• [PROBLEM REQUIREMENTS] Copy each line below in which the string "lines" appears.

• [PROVIDED DATA]
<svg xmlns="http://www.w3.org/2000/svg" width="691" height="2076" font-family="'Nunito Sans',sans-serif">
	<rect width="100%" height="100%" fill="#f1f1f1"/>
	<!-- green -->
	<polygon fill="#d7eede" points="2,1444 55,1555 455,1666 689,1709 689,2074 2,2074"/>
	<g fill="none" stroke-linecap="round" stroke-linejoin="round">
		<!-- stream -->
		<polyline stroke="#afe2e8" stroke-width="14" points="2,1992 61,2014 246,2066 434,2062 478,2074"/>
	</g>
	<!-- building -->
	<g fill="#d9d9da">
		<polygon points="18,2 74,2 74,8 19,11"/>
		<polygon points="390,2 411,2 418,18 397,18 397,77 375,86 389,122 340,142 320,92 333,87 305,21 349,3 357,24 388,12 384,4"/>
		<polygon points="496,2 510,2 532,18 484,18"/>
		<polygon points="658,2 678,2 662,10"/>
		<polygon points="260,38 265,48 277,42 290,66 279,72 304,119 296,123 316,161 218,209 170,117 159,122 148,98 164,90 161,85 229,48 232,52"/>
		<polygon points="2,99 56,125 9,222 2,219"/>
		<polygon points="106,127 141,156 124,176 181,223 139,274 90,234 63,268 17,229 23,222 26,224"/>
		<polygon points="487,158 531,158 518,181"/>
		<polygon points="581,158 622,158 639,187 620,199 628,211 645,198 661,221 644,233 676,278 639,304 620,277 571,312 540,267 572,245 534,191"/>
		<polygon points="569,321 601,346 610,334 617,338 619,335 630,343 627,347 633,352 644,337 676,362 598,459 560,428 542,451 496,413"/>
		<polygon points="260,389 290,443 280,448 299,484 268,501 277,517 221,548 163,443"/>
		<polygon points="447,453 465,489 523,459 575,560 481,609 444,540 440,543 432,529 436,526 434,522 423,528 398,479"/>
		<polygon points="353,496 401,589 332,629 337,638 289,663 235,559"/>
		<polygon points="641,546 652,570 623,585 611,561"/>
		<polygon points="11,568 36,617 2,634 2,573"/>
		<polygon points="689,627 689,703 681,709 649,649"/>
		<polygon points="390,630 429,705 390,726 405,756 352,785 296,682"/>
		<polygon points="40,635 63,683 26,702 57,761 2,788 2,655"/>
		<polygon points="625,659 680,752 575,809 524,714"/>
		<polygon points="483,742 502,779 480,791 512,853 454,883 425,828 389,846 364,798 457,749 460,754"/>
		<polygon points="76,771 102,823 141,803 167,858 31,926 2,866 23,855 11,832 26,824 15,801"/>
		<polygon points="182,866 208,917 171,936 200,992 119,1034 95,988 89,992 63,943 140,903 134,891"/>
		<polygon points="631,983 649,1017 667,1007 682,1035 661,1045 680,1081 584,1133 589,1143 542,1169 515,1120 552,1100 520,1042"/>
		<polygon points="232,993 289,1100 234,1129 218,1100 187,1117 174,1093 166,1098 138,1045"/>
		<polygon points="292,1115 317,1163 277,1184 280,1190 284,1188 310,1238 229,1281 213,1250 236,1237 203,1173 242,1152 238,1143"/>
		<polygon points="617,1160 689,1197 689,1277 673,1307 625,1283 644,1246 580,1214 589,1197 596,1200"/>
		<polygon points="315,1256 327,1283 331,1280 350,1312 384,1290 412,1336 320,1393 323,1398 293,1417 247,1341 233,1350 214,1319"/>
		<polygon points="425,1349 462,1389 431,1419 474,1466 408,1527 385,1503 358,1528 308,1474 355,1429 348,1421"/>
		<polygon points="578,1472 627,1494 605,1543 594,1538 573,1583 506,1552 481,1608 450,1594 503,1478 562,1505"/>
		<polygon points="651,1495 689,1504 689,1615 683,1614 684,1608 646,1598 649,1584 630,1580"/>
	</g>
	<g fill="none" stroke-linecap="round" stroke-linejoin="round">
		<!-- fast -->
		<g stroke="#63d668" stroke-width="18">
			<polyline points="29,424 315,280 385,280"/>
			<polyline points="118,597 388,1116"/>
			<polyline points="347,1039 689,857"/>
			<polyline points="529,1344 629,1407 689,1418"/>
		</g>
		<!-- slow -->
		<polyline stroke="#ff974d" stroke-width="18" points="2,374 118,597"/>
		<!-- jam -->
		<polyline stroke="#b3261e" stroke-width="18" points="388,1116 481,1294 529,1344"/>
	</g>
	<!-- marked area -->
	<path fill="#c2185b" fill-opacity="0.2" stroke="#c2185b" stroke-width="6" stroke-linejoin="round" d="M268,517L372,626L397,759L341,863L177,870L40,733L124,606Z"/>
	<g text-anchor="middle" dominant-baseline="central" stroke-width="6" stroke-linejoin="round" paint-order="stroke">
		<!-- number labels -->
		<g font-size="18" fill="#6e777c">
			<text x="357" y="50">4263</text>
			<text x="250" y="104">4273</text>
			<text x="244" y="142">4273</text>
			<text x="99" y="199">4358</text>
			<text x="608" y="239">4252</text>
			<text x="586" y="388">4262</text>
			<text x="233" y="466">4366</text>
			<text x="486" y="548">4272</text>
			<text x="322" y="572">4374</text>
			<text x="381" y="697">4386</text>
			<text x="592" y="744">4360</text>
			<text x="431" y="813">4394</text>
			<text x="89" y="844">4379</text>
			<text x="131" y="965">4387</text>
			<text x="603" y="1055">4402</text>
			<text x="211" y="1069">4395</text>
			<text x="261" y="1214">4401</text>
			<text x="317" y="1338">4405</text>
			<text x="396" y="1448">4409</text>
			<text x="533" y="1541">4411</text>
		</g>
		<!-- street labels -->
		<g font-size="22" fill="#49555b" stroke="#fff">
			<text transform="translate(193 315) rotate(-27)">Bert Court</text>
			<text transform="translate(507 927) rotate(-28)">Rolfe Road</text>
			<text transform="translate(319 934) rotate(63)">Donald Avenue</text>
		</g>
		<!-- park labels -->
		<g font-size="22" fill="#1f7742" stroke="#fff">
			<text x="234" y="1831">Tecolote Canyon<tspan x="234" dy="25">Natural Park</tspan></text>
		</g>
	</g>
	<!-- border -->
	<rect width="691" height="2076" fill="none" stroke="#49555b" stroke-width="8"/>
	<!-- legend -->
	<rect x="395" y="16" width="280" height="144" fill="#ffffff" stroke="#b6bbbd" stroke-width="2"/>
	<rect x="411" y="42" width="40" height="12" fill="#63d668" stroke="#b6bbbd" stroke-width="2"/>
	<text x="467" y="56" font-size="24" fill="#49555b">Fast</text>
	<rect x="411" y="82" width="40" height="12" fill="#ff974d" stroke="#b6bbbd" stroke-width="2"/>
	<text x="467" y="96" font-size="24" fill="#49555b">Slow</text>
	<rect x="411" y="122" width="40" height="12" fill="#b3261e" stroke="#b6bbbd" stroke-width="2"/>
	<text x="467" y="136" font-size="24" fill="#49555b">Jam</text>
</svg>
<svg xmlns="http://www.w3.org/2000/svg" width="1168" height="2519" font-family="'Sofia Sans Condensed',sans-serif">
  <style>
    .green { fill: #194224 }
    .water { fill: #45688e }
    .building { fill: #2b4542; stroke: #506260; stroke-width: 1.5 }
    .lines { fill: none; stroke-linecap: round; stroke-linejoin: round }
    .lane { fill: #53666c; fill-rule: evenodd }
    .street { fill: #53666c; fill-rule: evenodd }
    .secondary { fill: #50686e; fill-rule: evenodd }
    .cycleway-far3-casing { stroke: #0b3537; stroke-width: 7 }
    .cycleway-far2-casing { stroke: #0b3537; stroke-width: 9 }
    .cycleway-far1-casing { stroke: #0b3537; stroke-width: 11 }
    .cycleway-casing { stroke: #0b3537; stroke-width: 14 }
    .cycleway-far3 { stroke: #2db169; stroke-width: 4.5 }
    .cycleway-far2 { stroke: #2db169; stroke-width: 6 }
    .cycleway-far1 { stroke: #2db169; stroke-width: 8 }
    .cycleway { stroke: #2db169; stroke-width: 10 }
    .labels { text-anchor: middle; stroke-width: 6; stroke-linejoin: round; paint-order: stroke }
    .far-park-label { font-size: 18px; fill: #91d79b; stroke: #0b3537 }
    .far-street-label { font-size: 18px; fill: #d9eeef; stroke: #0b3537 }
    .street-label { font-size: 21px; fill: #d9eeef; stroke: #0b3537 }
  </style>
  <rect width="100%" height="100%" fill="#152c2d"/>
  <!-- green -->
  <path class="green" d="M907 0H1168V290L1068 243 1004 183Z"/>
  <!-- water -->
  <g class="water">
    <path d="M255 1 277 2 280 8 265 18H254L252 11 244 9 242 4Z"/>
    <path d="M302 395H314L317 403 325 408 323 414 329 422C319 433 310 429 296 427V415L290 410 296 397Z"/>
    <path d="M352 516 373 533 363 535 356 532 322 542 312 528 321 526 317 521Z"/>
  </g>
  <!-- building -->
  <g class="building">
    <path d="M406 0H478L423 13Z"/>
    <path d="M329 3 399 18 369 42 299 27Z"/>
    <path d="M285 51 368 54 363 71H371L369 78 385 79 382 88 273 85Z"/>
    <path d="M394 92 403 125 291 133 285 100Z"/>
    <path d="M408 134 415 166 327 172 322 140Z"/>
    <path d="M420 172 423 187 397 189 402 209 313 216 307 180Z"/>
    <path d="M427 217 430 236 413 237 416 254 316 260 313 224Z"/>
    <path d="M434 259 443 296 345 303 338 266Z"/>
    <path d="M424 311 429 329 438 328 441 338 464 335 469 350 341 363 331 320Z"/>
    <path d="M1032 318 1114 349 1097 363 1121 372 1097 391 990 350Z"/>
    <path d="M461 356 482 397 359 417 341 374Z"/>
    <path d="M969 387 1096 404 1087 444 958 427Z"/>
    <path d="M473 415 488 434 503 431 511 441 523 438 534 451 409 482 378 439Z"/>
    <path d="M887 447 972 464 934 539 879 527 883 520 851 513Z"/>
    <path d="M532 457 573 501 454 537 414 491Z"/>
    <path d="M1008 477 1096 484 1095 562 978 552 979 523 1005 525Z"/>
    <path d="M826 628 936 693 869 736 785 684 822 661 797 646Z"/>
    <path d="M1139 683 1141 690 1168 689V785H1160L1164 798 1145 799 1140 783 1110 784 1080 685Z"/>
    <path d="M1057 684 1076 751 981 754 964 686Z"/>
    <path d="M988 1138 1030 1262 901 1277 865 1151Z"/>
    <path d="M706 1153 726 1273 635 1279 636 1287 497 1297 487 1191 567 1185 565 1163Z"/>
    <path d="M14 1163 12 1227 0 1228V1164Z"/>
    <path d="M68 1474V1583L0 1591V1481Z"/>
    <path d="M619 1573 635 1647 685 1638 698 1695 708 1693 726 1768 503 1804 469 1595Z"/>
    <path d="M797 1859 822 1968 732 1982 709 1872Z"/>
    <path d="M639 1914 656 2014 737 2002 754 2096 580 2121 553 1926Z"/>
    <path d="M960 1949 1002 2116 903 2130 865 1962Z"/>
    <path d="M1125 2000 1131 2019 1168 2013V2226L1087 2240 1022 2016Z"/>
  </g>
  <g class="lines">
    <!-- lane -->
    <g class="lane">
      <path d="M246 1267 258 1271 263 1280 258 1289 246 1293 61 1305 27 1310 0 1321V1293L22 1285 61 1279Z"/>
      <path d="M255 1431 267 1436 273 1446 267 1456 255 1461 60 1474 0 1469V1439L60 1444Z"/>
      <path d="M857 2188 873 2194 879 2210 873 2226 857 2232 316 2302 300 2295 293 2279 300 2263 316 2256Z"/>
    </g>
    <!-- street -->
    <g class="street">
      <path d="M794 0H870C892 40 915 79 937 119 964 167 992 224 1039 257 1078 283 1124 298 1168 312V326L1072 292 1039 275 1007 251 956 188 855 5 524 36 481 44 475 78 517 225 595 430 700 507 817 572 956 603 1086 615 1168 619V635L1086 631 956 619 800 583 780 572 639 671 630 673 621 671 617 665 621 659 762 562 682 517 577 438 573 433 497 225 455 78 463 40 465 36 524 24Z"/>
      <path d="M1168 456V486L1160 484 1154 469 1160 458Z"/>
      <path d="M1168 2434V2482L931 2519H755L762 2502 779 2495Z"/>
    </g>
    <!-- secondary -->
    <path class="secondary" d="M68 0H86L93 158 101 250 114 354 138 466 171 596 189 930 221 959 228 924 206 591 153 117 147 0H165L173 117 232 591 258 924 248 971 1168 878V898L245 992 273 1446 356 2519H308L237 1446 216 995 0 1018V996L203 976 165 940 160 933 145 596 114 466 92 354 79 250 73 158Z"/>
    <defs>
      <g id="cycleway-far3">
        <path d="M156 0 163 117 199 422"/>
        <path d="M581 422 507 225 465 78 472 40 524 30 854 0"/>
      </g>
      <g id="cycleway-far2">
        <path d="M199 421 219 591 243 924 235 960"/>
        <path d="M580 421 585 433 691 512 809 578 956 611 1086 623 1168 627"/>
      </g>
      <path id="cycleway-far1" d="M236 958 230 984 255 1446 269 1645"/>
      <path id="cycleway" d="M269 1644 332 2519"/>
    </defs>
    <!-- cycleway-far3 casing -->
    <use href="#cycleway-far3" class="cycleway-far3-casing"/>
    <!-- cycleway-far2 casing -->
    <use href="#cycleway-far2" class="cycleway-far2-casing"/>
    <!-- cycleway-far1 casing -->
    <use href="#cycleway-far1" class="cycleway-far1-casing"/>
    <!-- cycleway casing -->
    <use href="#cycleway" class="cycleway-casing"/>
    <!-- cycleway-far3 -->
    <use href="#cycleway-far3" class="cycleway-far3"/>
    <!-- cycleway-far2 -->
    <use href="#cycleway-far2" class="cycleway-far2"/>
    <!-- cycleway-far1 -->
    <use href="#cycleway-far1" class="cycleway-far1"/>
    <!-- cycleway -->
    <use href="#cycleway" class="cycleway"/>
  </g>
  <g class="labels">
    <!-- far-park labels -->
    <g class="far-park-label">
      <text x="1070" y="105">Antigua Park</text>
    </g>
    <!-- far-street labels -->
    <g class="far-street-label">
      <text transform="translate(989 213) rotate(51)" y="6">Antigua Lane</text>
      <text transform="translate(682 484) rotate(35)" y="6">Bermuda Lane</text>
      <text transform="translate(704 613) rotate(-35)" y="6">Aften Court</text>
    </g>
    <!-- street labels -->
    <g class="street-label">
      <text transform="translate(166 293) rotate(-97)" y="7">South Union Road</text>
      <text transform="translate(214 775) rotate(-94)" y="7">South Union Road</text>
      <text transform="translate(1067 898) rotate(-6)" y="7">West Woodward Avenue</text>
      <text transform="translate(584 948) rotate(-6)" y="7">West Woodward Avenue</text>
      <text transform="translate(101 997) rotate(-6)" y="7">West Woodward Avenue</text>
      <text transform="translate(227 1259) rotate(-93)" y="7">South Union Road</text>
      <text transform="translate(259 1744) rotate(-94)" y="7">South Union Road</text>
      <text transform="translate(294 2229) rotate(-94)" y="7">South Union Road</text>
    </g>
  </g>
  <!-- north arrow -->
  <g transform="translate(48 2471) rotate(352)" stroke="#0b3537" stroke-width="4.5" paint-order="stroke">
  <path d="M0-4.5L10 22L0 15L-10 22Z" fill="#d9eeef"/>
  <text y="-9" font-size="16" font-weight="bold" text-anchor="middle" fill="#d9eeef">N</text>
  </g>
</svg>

• [YOUR RESPONSE]
    .lines { fill: none; stroke-linecap: round; stroke-linejoin: round }
  <g class="lines">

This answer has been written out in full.